Periga o Brasil desmoralizar o instrumento judicial conhecido como colaboração premiada. Se isso ainda não ocorreu, parece faltar bem pouco. E a responsabilidade pela presepada é das próprias autoridades que deveriam zelar pela rigorosa aplicação da lei. Afinal de contas, atropelaram de tal modo os limites do processo legal, que perderam o controle da situação.

Vejam o que está dizendo o açougueiro Joesley Batista sobre sua nova rotina de presidiário, depois de ficar provado que ele fraudou sua própria delação contra o presidente Michel Temer e outros políticos. Em depoimento à Justiça, o dono da JBS se diz vítima da “covardia” da Procuradoria Geral da República.
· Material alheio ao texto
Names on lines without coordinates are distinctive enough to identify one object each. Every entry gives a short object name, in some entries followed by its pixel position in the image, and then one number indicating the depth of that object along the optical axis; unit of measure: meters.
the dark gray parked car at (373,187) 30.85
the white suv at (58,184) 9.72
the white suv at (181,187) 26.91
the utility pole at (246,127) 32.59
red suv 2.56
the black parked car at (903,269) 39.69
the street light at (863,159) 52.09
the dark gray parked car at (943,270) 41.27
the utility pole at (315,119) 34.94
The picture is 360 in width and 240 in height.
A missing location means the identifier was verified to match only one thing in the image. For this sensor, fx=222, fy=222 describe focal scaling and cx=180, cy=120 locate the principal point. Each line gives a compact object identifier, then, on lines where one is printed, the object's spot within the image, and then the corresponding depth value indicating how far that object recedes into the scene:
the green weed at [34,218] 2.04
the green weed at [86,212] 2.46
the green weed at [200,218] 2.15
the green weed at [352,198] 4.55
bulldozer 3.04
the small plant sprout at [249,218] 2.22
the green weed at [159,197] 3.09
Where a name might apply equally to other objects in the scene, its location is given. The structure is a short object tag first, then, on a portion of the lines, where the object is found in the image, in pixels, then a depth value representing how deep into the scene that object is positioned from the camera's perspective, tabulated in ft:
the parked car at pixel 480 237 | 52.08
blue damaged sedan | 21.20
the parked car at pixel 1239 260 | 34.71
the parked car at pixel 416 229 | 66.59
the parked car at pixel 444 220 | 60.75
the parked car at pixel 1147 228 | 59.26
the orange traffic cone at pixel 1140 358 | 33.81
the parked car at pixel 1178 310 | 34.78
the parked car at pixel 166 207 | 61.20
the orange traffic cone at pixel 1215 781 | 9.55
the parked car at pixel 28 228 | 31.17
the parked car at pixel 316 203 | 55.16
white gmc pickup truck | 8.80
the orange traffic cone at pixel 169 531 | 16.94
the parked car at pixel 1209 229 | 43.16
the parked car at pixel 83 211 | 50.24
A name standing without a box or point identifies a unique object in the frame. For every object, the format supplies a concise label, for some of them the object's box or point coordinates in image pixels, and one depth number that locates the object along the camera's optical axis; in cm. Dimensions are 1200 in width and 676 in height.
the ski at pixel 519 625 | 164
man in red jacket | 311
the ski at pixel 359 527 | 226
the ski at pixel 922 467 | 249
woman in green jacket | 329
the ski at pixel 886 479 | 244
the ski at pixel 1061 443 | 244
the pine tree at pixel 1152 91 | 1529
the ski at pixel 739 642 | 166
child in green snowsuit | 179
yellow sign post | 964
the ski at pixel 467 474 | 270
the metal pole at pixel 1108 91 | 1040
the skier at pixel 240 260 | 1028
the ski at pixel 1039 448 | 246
Segundo sua lógica, o combinado não está sendo cumprido.

Na mesma linha, Wesley Batista, o outro açougueiro também preso, afirma agora que o “único crime” que cometeu foi ter formalizado o acordo de delação com o Ministério Público Federal. O irmão de Joesley reclama de “traição” por parte daqueles que, até ontem, eram seus parceiros na PGR.

É bastante reveladora a maneira como os dois se referem às autoridades com as quais negociaram suas delações. Sem disfarces, deixam claro que procuradores sabiam exatamente como agiam e, mais do que isso, contavam com o aval dessas autoridades para aprontar o que aprontaram. Nada mais natural, portanto, que se sintam no direito de denunciar o que eles consideram uma covardia.

O que já era algo bastante turbulento, depois do caso JBS, ficou ainda mais grave. As peripécias da PGR, tomada pela vaidade e excessos de muitos de seus membros, acabaram por espalhar suspeitas sobre a eficácia e credibilidade das delações. Novas consequências certamente vão aparecer nos próximos dias.

Pelos últimos acontecimentos, parece evidenciado que agentes da lei empregaram métodos bem pouco transparentes no trabalho investigativo. Agiram como se tivessem licença para ignorar a Constituição. Assim, para legitimar suas ações, se utilizam da gritaria desinformada por justiça a qualquer custo.

A mistura de má-fé e amadorismo vai acabar produzindo o efeito contrário ao que se espera de investigações sérias e competentes. E esse estado de coisas não é consequência de pressões externas sobre o Judiciário e o Ministério Público. Os senhores procuradores e juízes não podem fingir que nada têm a ver com o descalabro. A bem da verdade, são os mentores da crise dentro da crise.